María del Mar se abstenía de opinar. Ella no entendía de «política internacional».

Marta, en cambio, que leía la revista «Signal», le objetaba a Esther que tan delicadas especulaciones no modificarían las bases del conflicto. «El pueblo alemán ha recibido con júbilo la decisión del Führer. Los alemanes están como un solo hombre a su lado y lo obedecerán hasta el final».

¿Y doña Cecilia? ¿Qué opinaba doña Cecilia, hija de un lechero de Palencia y alérgica a los periódicos y a la geografía? Doña Cecilia, en una de las visitas que le hizo a Esther —le gustaba horrores la tarta de nata que ésta le preparaba—, exclamó de pronto:

—¡Hay que ver esos ingleses! ¡Mira que declararle, así por las buenas, la guerra a Alemania!

En cuanto Polonia se rindió —la guerra relámpago fue una realidad—, la opinión general, que ni siquiera se enteró de los comentarios de los disidentes, fue que la suerte estaba echada; en consecuencia, la tensión de aquellas jornadas disminuyó. La expresión más plástica de esta postura, de este cansancio por los avatares bélicos, la dieron los hermanos Costa. Los hermanos Costa, en la cárcel, a raíz de dicha capitulación, les dijeron a los demás reclusos: «¡A ver si olvidamos de una vez este asunto de los polacos! Aquí lo que conviene es organizar campeonatos de ajedrez y fundar un orfeón».

Santas palabras… En resumidas cuentas, ésa era la tesitura de las autoridades… No dejarse avasallar por lo que ocurriera más allá de las fronteras. Ocuparse más que nunca de los problemas internos. «España ha de dedicarse a la reconstrucción».

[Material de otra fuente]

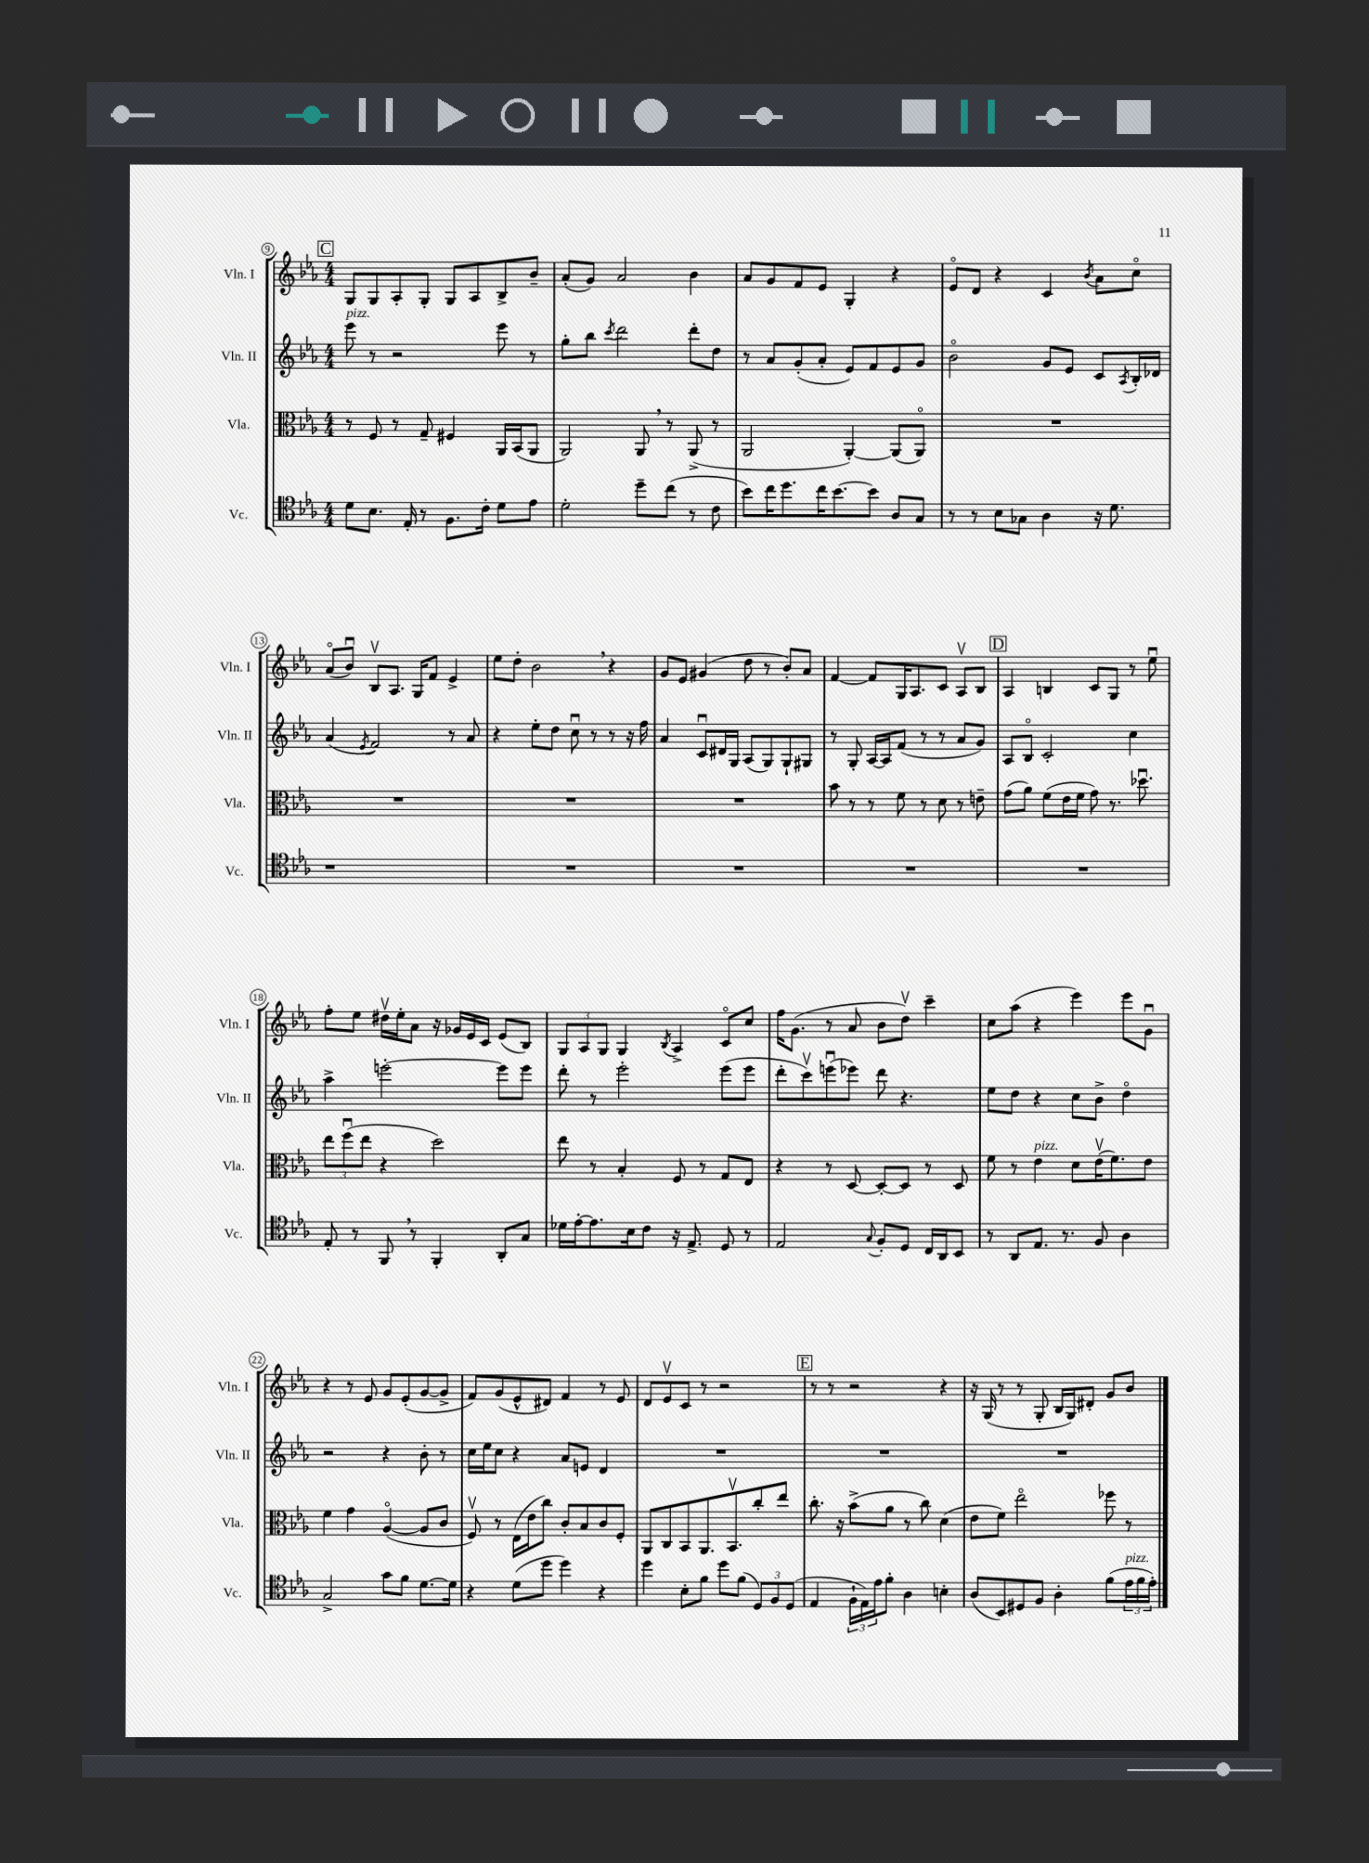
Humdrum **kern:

**kern	**kern	**kern	**kern
*staff4	*staff3	*staff2	*staff1
*clefC4	*clefC3	*clefG2	*clefG2
*k[b-e-a-]	*k[b-e-a-]	*k[b-e-a-]	*k[b-e-a-]
*M4/4	*M4/4	*M4/4	*M4/4
8d	8r	8eee-	8G
8.B-	8F	8r	8G
.	8r	2r	8A-'
16E-'	.	.	.
8r	8G~	.	8G'
8.F	4F#	.	8G
.	.	.	8A-
16c'	.	.	.
8d	16AA-	8eee-	8B-^
.	(16BB-	.	.
8e-	8AA-	8r	8b-~
=	=	=	=
2d'	2AA-)	8gg'	(8a-'
.	.	8bb-	8g)
.	.	8qccc	.
.	.	2ddd	2a-
8dd~	8AA-	.	.
(8cc	8r	.	.
8r	(8AA-^	8ddd'	4b-
8c	8r	8dd	.
=	=	=	=
8b-)	2AA-	8r	8a-
16cc	.	8a-	8g
8.dd	.	.	.
.	.	(8g'	8f
16cc	.	8a-'	8e-
[8.b-	.	.	.
.	[4AA-')	8e-)	4G'
8b-]	.	8f	.
8A-	(8AA-]	8e-	4r
8G	8AA-o)	8g	.
=	=	=	=
8r	1r	2b-o	8e-o
8r	.	.	8d
8B-	.	.	4r
8G-	.	.	.
4A-	.	8g	4c
.	.	8e-	.
.	.	.	8qb-
16r	.	8c	8a-
8.d	.	.	.
.	.	8qA-	.
.	.	16B-'	8cco
.	.	16d-	.
=	=	=	=
1r	1r	(4a-	(8a-o
.	.	.	8b-u)
.	.	8qe-	.
.	.	2f)	8B-v
.	.	.	8.A-
.	.	.	16G
.	.	.	8f
.	.	8r	4e-^
.	.	8a-	.
=	=	=	=
1r	1r	4r	8ee-
.	.	.	8dd'
.	.	8ee-'	2b-
.	.	8dd	.
.	.	8ccu	.
.	.	8r	.
.	.	8r	4r
.	.	16r	.
.	.	16ff	.
=	=	=	=
1r	1r	4a-	8g
.	.	.	8e-
.	.	8cu	(4g#
.	.	16d#	.
.	.	16G	.
.	.	(8A-	8dd
.	.	8G)	8r
.	.	8G`	8b-')
.	.	8G#	8a-
=	=	=	=
1r	8b-	8r	[4f
.	8r	8G'	.
.	8r	[16A-	8f]
.	.	16A-]	.
.	8f	(8f	16G
.	.	.	8.A-
.	8r	8r	.
.	8d	8r	8c
.	8r	8a-	8A-v
.	8e~	8g)	8B-
=	=	=	=
1r	(8g	8A-	4A-
.	8a-)	8B-o	.
.	(8f	2c'	4B
.	16e-	.	.
.	16f	.	.
.	8g)	.	8c
.	8.r	.	8G
.	.	4cc	8r
.	8.dd-u	.	.
.	.	.	8ee-u
=	=	=	=
8E-'	12ee-	4aa-^	8ff'
.	(12ffu	.	.
8r	.	.	8ee-
.	12ee-	.	.
8FF	4r	[2eee'	16dd#v
.	.	.	16ee-'
8r	.	.	8a-
4FF'	2dd)	.	16r
.	.	.	16g-
.	.	.	16e-
.	.	.	16c
8AA-'	.	8eee]	(8e-
8G	.	8eee	8B-)
=	=	=	=
16d-	8ee-	8ddd'	12G
[16e-'	.	.	.
.	.	.	12A-
8.e-]	8r	8r	.
.	.	.	12G
.	4B-'	2eee-'	4G
16B-	.	.	.
8c	.	.	.
.	.	.	8qB-
16r	8F	.	4A-^
8.E-^	.	.	.
.	8r	.	.
8D	8G	(8eee-	8co
8r	8E-	8eee-	8cc
=	=	=	=
2E-	4r	8ddd'	16ff
.	.	.	(8.g
.	.	8cccv)	.
.	8r	(8eeeu	8r
.	[8D	8eee-)	8a-
8qqG	.	.	.
8F'	8D'_	8ddd	8b-
8D	8D]	4.r	8ddv)
16C	8r	.	4ccc~
16AA-	.	.	.
8BB-	8D	.	.
=	=	=	=
8r	8f	8ee-	8cc
8AA-	8r	8dd	(8aa-
8.E-	4e-	4r	4r
8.r	.	.	.
.	8d	8cc	4eee-)
8F	(16e-v	8b-^	.
.	8.f)	.	.
4A-	.	4ddo	8eee-
.	8e-	.	8gu
=	=	=	=
2G^	4f	2r	4r
.	4g	.	8r
.	.	.	8e-
8g	([4A-o	4r	8g
8f	.	.	(8e-'
[8.d	8A-]	8b-'	[8g
.	8c	8r	8g^]
16d]	.	.	.
=	=	=	=
4r	8Fv)	16cc	8f)
.	.	16ee-	.
.	8r	8cc	(8g
(8d	(16E-	4r	8e-^^
.	16e-	.	.
8dd	8cc)	.	8d#)
4dd)	8c'	8a-	4f
.	8B-	8e	.
4r	8c	4d	8r
.	8F'	.	8e-
=	=	=	=
4dd	8AA-	1r	8d
.	8C	.	8e-v
8B-'	8BB-	.	8c
8f	8.AA-	.	8r
8dd	.	.	2r
.	8.BB-v	.	.
(8f	.	.	.
12D)	8cc'	.	.
12F	.	.	.
.	8ee-	.	.
(12D	.	.	.
=	=	=	=
4E-	8.cc'	1r	8r
.	.	.	8r
.	16r	.	.
24F`	(8b-^	.	2r
24E-)	.	.	.
24e-	.	.	.
8f'	8a-	.	.
4A-	8r	.	.
.	8cc)	.	.
4B'	(4d	.	4r
=	=	=	=
(8A-	8e-	1r	16r
.	.	.	(16G
8BB-)	8f)	.	8r
8D#	2ee-o	.	8r
8F	.	.	8G'
4A-'	.	.	16B-
.	.	.	16G)
.	.	.	8d#'
(8f	8ff-	.	8g
24e-	8r	.	8b-
24f	.	.	.
24e-')	.	.	.
==	==	==	==
*-	*-	*-	*-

El mes de septiembre era propicio para ello. El calor había disminuido y el calendario marcaba la hora de reanudar la actividad en la provincia. Se necesitaban postes de gasolina; pues a crearlos, concediéndoles la preferencia a los Caballeros Mutilados. Se necesitaban estancos; pues a abrirlos donde fuera preciso, adjudicándolos a las viudas de los «caídos». En Gerona hacía falta una barbería de lujo: ahí estaba un tal Dámaso, dueño de una perfumería,
Perfumería Diana
, para inaugurarla en un entresuelo de la Rambla, con éxito espectacular, pese a que había que subir unos escalones.